_THE PROBLEM_:
After the line containing "运算符除 * 外，两边空1格分隔，函数参数=周围不用空格", copy nothing more; up to and including it, copy every line of the listing exactly from the first, leaving out the pictures.

_AVAILABLE RECORDS_:
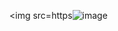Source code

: <img src=https![image](https://github.com/user-attachments/assets/ab8fce97-dc55-4bcc-b6e6-48b9aaf4a2ce)
>
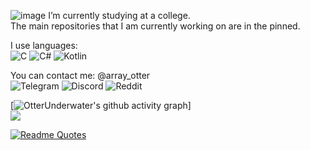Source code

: ![image](https://github.com/OtterUnderwater/OtterUnderwater/assets/130929560/d96a4794-a7c3-4cfa-85f0-ed770f8e4aad)
I’m currently studying at a college.  
The main repositories that I am currently working on are in the pinned.    

I use languages:  
![C](https://img.shields.io/badge/c-%2300599C.svg?style=for-the-badge&logo=c&logoColor=white)
![C#](https://img.shields.io/badge/c%23-%23239120.svg?style=for-the-badge&logo=csharp&logoColor=white)
![Kotlin](https://img.shields.io/badge/kotlin-%237F52FF.svg?style=for-the-badge&logo=kotlin&logoColor=white)

You can contact me: @array_otter  
![Telegram](https://img.shields.io/badge/Telegram-2CA5E0?style=for-the-badge&logo=telegram&logoColor=white)
![Discord](https://img.shields.io/badge/Discord-%235865F2.svg?style=for-the-badge&logo=discord&logoColor=white)
![Reddit](https://img.shields.io/badge/Reddit-FF4500?style=for-the-badge&logo=reddit&logoColor=white)  

[![OtterUnderwater's github activity graph](https://github-readme-activity-graph.vercel.app/graph?username=OtterUnderwater&theme=merko&line=859f6c&point=abbd9a)]    
![](https://komarev.com/ghpvc/?username=OtterUnderwater&color=abbd9a&abbreviated=true&style=for-the-badge)    

[![Readme Quotes](https://quotes-github-readme.vercel.app/api?type=horizontal&theme=dark)](https://github.com/piyushsuthar/github-readme-quotes)  
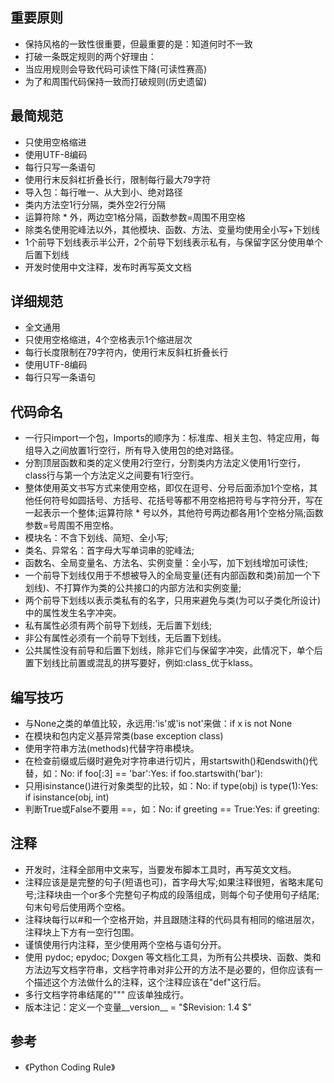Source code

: ## 重要原则

* 保持风格的一致性很重要，但最重要的是：知道何时不一致
* 打破一条既定规则的两个好理由：
* 当应用规则会导致代码可读性下降(可读性赛高)
* 为了和周围代码保持一致而打破规则(历史遗留)

## 最简规范

* 只使用空格缩进
* 使用UTF-8编码
* 每行只写一条语句
* 使用行末反斜杠折叠长行，限制每行最大79字符
* 导入包：每行唯一、从大到小、绝对路径
* 类内方法空1行分隔，类外空2行分隔
* 运算符除 * 外，两边空1格分隔，函数参数=周围不用空格
* 除类名使用驼峰法以外，其他模块、函数、方法、变量均使用全小写+下划线
* 1个前导下划线表示半公开，2个前导下划线表示私有，与保留字区分使用单个后置下划线
* 开发时使用中文注释，发布时再写英文文档

## 详细规范

* 全文通用
* 只使用空格缩进，4个空格表示1个缩进层次
* 每行长度限制在79字符内，使用行末反斜杠折叠长行
* 使用UTF-8编码
* 每行只写一条语句

## 代码命名

* 一行只import一个包，Imports的顺序为：标准库、相关主包、特定应用，每组导入之间放置1行空行，所有导入使用包的绝对路径。
* 分割顶层函数和类的定义使用2行空行，分割类内方法定义使用1行空行，class行与第一个方法定义之间要有1行空行。
* 整体使用英文书写方式来使用空格，即仅在逗号、分号后面添加1个空格，其他任何符号如圆括号、方括号、花括号等都不用空格把符号与字符分开，写在一起表示一个整体;运算符除 * 号以外，其他符号两边都各用1个空格分隔;函数参数=号周围不用空格。
* 模块名：不含下划线、简短、全小写;
* 类名、异常名：首字母大写单词串的驼峰法;
* 函数名、全局变量名、方法名、实例变量：全小写，加下划线增加可读性;
* 一个前导下划线仅用于不想被导入的全局变量(还有内部函数和类)前加一个下划线)、不打算作为类的公共接口的内部方法和实例变量;
* 两个前导下划线以表示类私有的名字，只用来避免与类(为可以子类化所设计)中的属性发生名字冲突。
* 私有属性必须有两个前导下划线，无后置下划线;
* 非公有属性必须有一个前导下划线，无后置下划线。
* 公共属性没有前导和后置下划线，除非它们与保留字冲突，此情况下，单个后置下划线比前置或混乱的拼写要好，例如:class_优于klass。

## 编写技巧

* 与None之类的单值比较，永远用:'is'或'is not'来做：if x is not None
* 在模块和包内定义基异常类(base exception class)
* 使用字符串方法(methods)代替字符串模块。
* 在检查前缀或后缀时避免对字符串进行切片，用startswith()和endswith()代替，如：No: if foo[:3] == 'bar':Yes: if foo.startswith('bar'):
* 只用isinstance()进行对象类型的比较，如：No: if type(obj) is type(1):Yes: if isinstance(obj, int)
* 判断True或False不要用 ==，如：No: if greeting == True:Yes: if greeting:

## 注释

* 开发时，注释全部用中文来写，当要发布脚本工具时，再写英文文档。
* 注释应该是是完整的句子(短语也可)，首字母大写;如果注释很短，省略末尾句号;注释块由一个or多个完整句子构成的段落组成，则每个句子使用句子结尾;句末句号后使用两个空格。
* 注释块每行以#和一个空格开始，并且跟随注释的代码具有相同的缩进层次，注释块上下方有一空行包围。
* 谨慎使用行内注释，至少使用两个空格与语句分开。
* 使用 pydoc; epydoc; Doxgen 等文档化工具，为所有公共模块、函数、类和方法边写文档字符串，文档字符串对非公开的方法不是必要的，但你应该有一个描述这个方法做什么的注释，这个注释应该在"def"这行后。
* 多行文档字符串结尾的""" 应该单独成行。
* 版本注记：定义一个变量__version__ = "$Revision: 1.4 $"

## 参考
* 《Python Coding Rule》

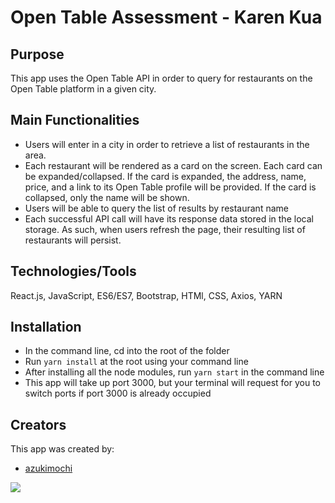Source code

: # Open Table Assessment - Karen Kua

## Purpose

This app uses the Open Table API in order to query for restaurants on the Open Table platform in a given city. 

## Main Functionalities

* Users will enter in a city in order to retrieve a list of restaurants in the area.
* Each restaurant will be rendered as a card on the screen. Each card can be expanded/collapsed. If the card is expanded, the address, name, price, and a link to its Open Table profile will be provided.  If the card is collapsed, only the name will be shown. 
* Users will be able to query the list of results by restaurant name 
* Each successful API call will have its response data stored in the local storage.  As such, when users refresh the page, their resulting list of restaurants will persist. 

## Technologies/Tools

React.js, JavaScript, ES6/ES7, Bootstrap, HTMl, CSS, Axios, YARN

## Installation

* In the command line, cd into the root of the folder
* Run `yarn install` at the root using your command line 
* After installing all the node modules, run `yarn start` in the command line 
* This app will take up port 3000, but your terminal will request for you to switch ports if port 3000 is already occupied

## Creators

This app was created by:

* [azukimochi](https://github.com/azukimochi)

![](https://media.giphy.com/media/3YJ2oRxq8FleEQMFek/source.gif)

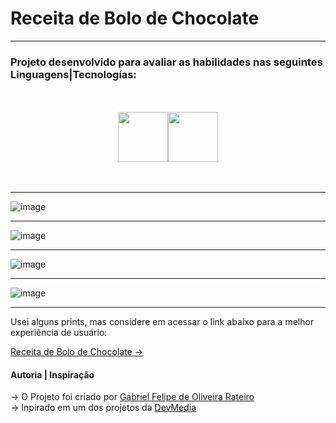 # Receita de Bolo de Chocolate 
---

### Projeto desenvolvido para avaliar as habilidades nas seguintes Linguagens|Tecnologías:

<br>
<br>

<div width="150px" style="display: flex; justify-content: center;">

  <img src="https://github.com/GabrielFelipeOliveiraRateiroDev/Bolo-de-Chocolate/assets/149724308/9e3a1d57-9def-4df9-9eac-61c124c28b5b" width="80px" style="paddin-right: 30px;">
  <img src="https://github.com/GabrielFelipeOliveiraRateiroDev/Bolo-de-Chocolate/assets/149724308/6fc0862c-c023-4531-80e7-e03404ed1859" width="80px">
   
</div>

<br>
<br>

---

![image](https://github.com/GabrielFelipeOliveiraRateiroDev/Bolo-de-Chocolate/assets/149724308/53c96e89-829b-418b-90b6-677af296cade)

---

![image](https://github.com/GabrielFelipeOliveiraRateiroDev/Bolo-de-Chocolate/assets/149724308/3e4c6c0b-97f1-442a-81fe-0b583e036719)

---

![image](https://github.com/GabrielFelipeOliveiraRateiroDev/Bolo-de-Chocolate/assets/149724308/83f0344e-a065-48f0-8b01-90d40c208fa3)

---

![image](https://github.com/GabrielFelipeOliveiraRateiroDev/Bolo-de-Chocolate/assets/149724308/65b6e5ec-0020-4c36-a843-0186c5c4ba53)

---

Usei alguns prints, mas considere em acessar o link abaixo para a melhor experiência de usuário:

[Receita de Bolo de Chocolate -> ](https://gabrielfelipeoliveirarateirodev.github.io/Bolo-de-Chocolate/
)

#### Autoria | Inspiração

-> O Projeto foi criado por [Gabriel Felipe de Oliveira Rateiro](https://github.com/GabrielFelipeOliveiraRateiroDev) </br>
-> Inpirado em um dos projetos da [DevMedia](https://www.devmedia.com.br/)
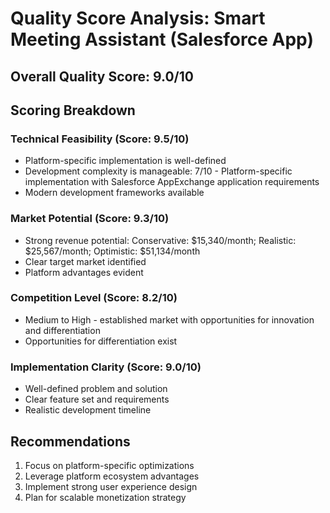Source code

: # Quality Score Analysis: Smart Meeting Assistant (Salesforce App)

## Overall Quality Score: 9.0/10

## Scoring Breakdown

### Technical Feasibility (Score: 9.5/10)
- Platform-specific implementation is well-defined
- Development complexity is manageable: 7/10 - Platform-specific implementation with Salesforce AppExchange application requirements
- Modern development frameworks available

### Market Potential (Score: 9.3/10)
- Strong revenue potential: Conservative: $15,340/month; Realistic: $25,567/month; Optimistic: $51,134/month
- Clear target market identified
- Platform advantages evident

### Competition Level (Score: 8.2/10)
- Medium to High - established market with opportunities for innovation and differentiation
- Opportunities for differentiation exist

### Implementation Clarity (Score: 9.0/10)
- Well-defined problem and solution
- Clear feature set and requirements
- Realistic development timeline

## Recommendations
1. Focus on platform-specific optimizations
2. Leverage platform ecosystem advantages  
3. Implement strong user experience design
4. Plan for scalable monetization strategy
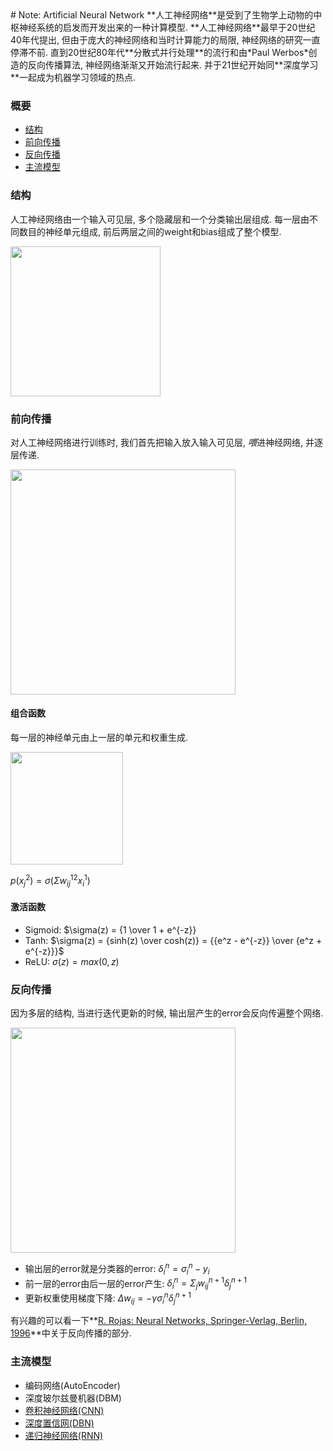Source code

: <head>
  <script type="text/javascript" src="http://cdn.mathjax.org/mathjax/latest/MathJax.js?config=default"></script>
</head>
# Note: Artificial Neural Network
**人工神经网络**是受到了生物学上动物的中枢神经系统的启发而开发出来的一种计算模型.
**人工神经网络**最早于20世纪40年代提出, 但由于庞大的神经网络和当时计算能力的局限, 神经网络的研究一直停滞不前.
直到20世纪80年代**分散式并行处理**的流行和由*Paul Werbos*创造的反向传播算法, 神经网络渐渐又开始流行起来. 并于21世纪开始同**深度学习**一起成为机器学习领域的热点.

### 概要
* [结构](#结构)
* [前向传播](#前向传播)
* [反向传播](#反向传播)
* [主流模型](#主流模型)

### 结构
人工神经网络由一个输入可见层, 多个隐藏层和一个分类输出层组成. 每一层由不同数目的神经单元组成, 前后两层之间的weight和bias组成了整个模型.

<img src="http://cs231n.github.io/assets/nn1/neural_net2.jpeg" height="240">

### 前向传播
对人工神经网络进行训练时, 我们首先把输入放入输入可见层, *喂*进神经网络, 并逐层传递.

<img src="http://ufldl.stanford.edu/tutorial/images/Network331.png" height="360">

#### 组合函数
每一层的神经单元由上一层的单元和权重生成.

<img src="http://ufldl.stanford.edu/tutorial/images/SingleNeuron.png" height="180">

$p(x_j^2) = \sigma(\Sigma w_{ij}^{12}x_i^1)$

#### 激活函数
- Sigmoid: $\sigma(z) = {1 \over 1 + e^{-z}}
- Tanh: $\sigma(z) = {sinh(z) \over cosh(z)} = {{e^z - e^{-z}} \over {e^z + e^{-z}}}$
- ReLU: $\sigma(z) = max(0, z)$

### 反向传播
因为多层的结构, 当进行迭代更新的时候, 输出层产生的error会反向传遍整个网络.

<img src="http://i.stack.imgur.com/H1KsG.png" height="360">

- 输出层的error就是分类器的error: $\delta_i^n = \sigma_i^n - y_i$
- 前一层的error由后一层的error产生: $\delta_i^n = \Sigma_j w_{ij}^{n+1} \delta_j^{n+1}$
- 更新权重使用梯度下降: $\Delta w_{ij} = -\gamma \sigma_i^n \delta_j^{n+1}$

有兴趣的可以看一下**[R. Rojas: Neural Networks, Springer-Verlag, Berlin, 1996](https://page.mi.fu-berlin.de/rojas/neural/chapter/K7.pdf)**中关于反向传播的部分.

### 主流模型
- 编码网络(AutoEncoder)
- 深度玻尔兹曼机器(DBM)
- [卷积神经网络(CNN)](tanswarp/cnn.md)
- [深度置信网(DBN)](transwarp/dbn.md)
- [递归神经网络(RNN)](transwarp/rnn.md)


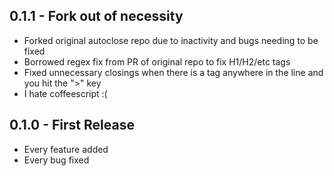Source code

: ## 0.1.1 - Fork out of necessity
* Forked original autoclose repo due to inactivity and bugs needing to be fixed
* Borrowed regex fix from PR of original repo to fix H1/H2/etc tags
* Fixed unnecessary closings when there is a tag anywhere in the line and you hit the ">" key
* I hate coffeescript :(

## 0.1.0 - First Release
* Every feature added
* Every bug fixed
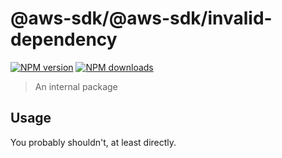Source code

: # @aws-sdk/@aws-sdk/invalid-dependency

[![NPM version](https://img.shields.io/npm/v/@aws-sdk/@aws-sdk/invalid-dependency/beta.svg)](https://www.npmjs.com/package/@aws-sdk/@aws-sdk/invalid-dependency)
[![NPM downloads](https://img.shields.io/npm/dm/@aws-sdk/@aws-sdk/invalid-dependency.svg)](https://www.npmjs.com/package/@aws-sdk/@aws-sdk/invalid-dependency)

> An internal package

## Usage

You probably shouldn't, at least directly.
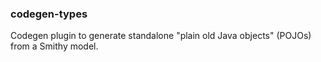 ### codegen-types
Codegen plugin to generate standalone "plain old Java objects" (POJOs) 
from a Smithy model.

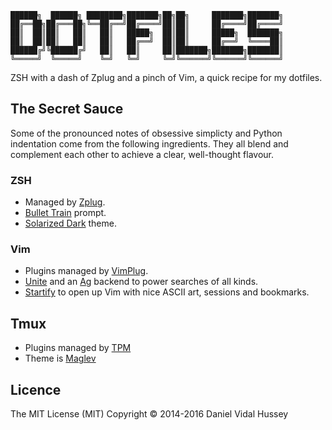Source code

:    ██████╗  ██████╗ ████████╗███████╗██╗██╗     ███████╗███████╗
    ██╔══██╗██╔═══██╗╚══██╔══╝██╔════╝██║██║     ██╔════╝██╔════╝
    ██║  ██║██║   ██║   ██║   █████╗  ██║██║     █████╗  ███████╗
    ██║  ██║██║   ██║   ██║   ██╔══╝  ██║██║     ██╔══╝  ╚════██║
    ██████╔╝╚██████╔╝   ██║   ██║     ██║███████╗███████╗███████║
    ╚═════╝  ╚═════╝    ╚═╝   ╚═╝     ╚═╝╚══════╝╚══════╝╚══════╝
                                                                 
                                                                                                                                                                                      
ZSH with a dash of Zplug and a pinch of Vim, a quick recipe for my dotfiles.

## The Secret Sauce 

Some of the pronounced notes of obsessive simplicty and Python indentation come from the following ingredients. They all blend and complement each other to achieve a clear, well-thought flavour.

### ZSH

* Managed by [Zplug](https://github.com/zplug/zplug).
* [Bullet Train](https://github.com/caiogondim/bullet-train-oh-my-zsh-theme) prompt.
* [Solarized Dark](http://ethanschoonover.com/solarized) theme.

### Vim

* Plugins managed by [VimPlug](https://github.com/junegunn/vim-plug).
* [Unite](https://github.com/Shougo/unite.vim) and an [Ag](https://github.com/ggreer/the_silver_searcher) backend to power searches of all kinds.
* [Startify](https://github.com/mhinz/vim-startify) to open up Vim with nice ASCII art, sessions and bookmarks.

## Tmux

* Plugins managed by [TPM](https://github.com/tmux-plugins/tpm)
* Theme is [Maglev](https://github.com/caiogondim/maglev)

## Licence

The MIT License (MIT) Copyright © 2014-2016 Daniel Vidal Hussey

_OUTPUT FOR THIS TASK_:
Source code

: <img src=https![image](https://github.com/user-attachments/assets/ab8fce97-dc55-4bcc-b6e6-48b9aaf4a2ce)
>
Source code

: ![image](https://github.com/OtterUnderwater/OtterUnderwater/assets/130929560/d96a4794-a7c3-4cfa-85f0-ed770f8e4aad)
I’m currently studying at a college.  
The main repositories that I am currently working on are in the pinned.    

I use languages:  
![C](https://img.shields.io/badge/c-%2300599C.svg?style=for-the-badge&logo=c&logoColor=white)
![C#](https://img.shields.io/badge/c%23-%23239120.svg?style=for-the-badge&logo=csharp&logoColor=white)
![Kotlin](https://img.shields.io/badge/kotlin-%237F52FF.svg?style=for-the-badge&logo=kotlin&logoColor=white)

You can contact me: @array_otter  
![Telegram](https://img.shields.io/badge/Telegram-2CA5E0?style=for-the-badge&logo=telegram&logoColor=white)
![Discord](https://img.shields.io/badge/Discord-%235865F2.svg?style=for-the-badge&logo=discord&logoColor=white)
![Reddit](https://img.shields.io/badge/Reddit-FF4500?style=for-the-badge&logo=reddit&logoColor=white)  

[![OtterUnderwater's github activity graph](https://github-readme-activity-graph.vercel.app/graph?username=OtterUnderwater&theme=merko&line=859f6c&point=abbd9a)]    
![](https://komarev.com/ghpvc/?username=OtterUnderwater&color=abbd9a&abbreviated=true&style=for-the-badge)    

[![Readme Quotes](https://quotes-github-readme.vercel.app/api?type=horizontal&theme=dark)](https://github.com/piyushsuthar/github-readme-quotes)  
Source code

: ## 重要原则

* 保持风格的一致性很重要，但最重要的是：知道何时不一致
* 打破一条既定规则的两个好理由：
* 当应用规则会导致代码可读性下降(可读性赛高)
* 为了和周围代码保持一致而打破规则(历史遗留)

## 最简规范

* 只使用空格缩进
* 使用UTF-8编码
* 每行只写一条语句
* 使用行末反斜杠折叠长行，限制每行最大79字符
* 导入包：每行唯一、从大到小、绝对路径
* 类内方法空1行分隔，类外空2行分隔
* 运算符除 * 外，两边空1格分隔，函数参数=周围不用空格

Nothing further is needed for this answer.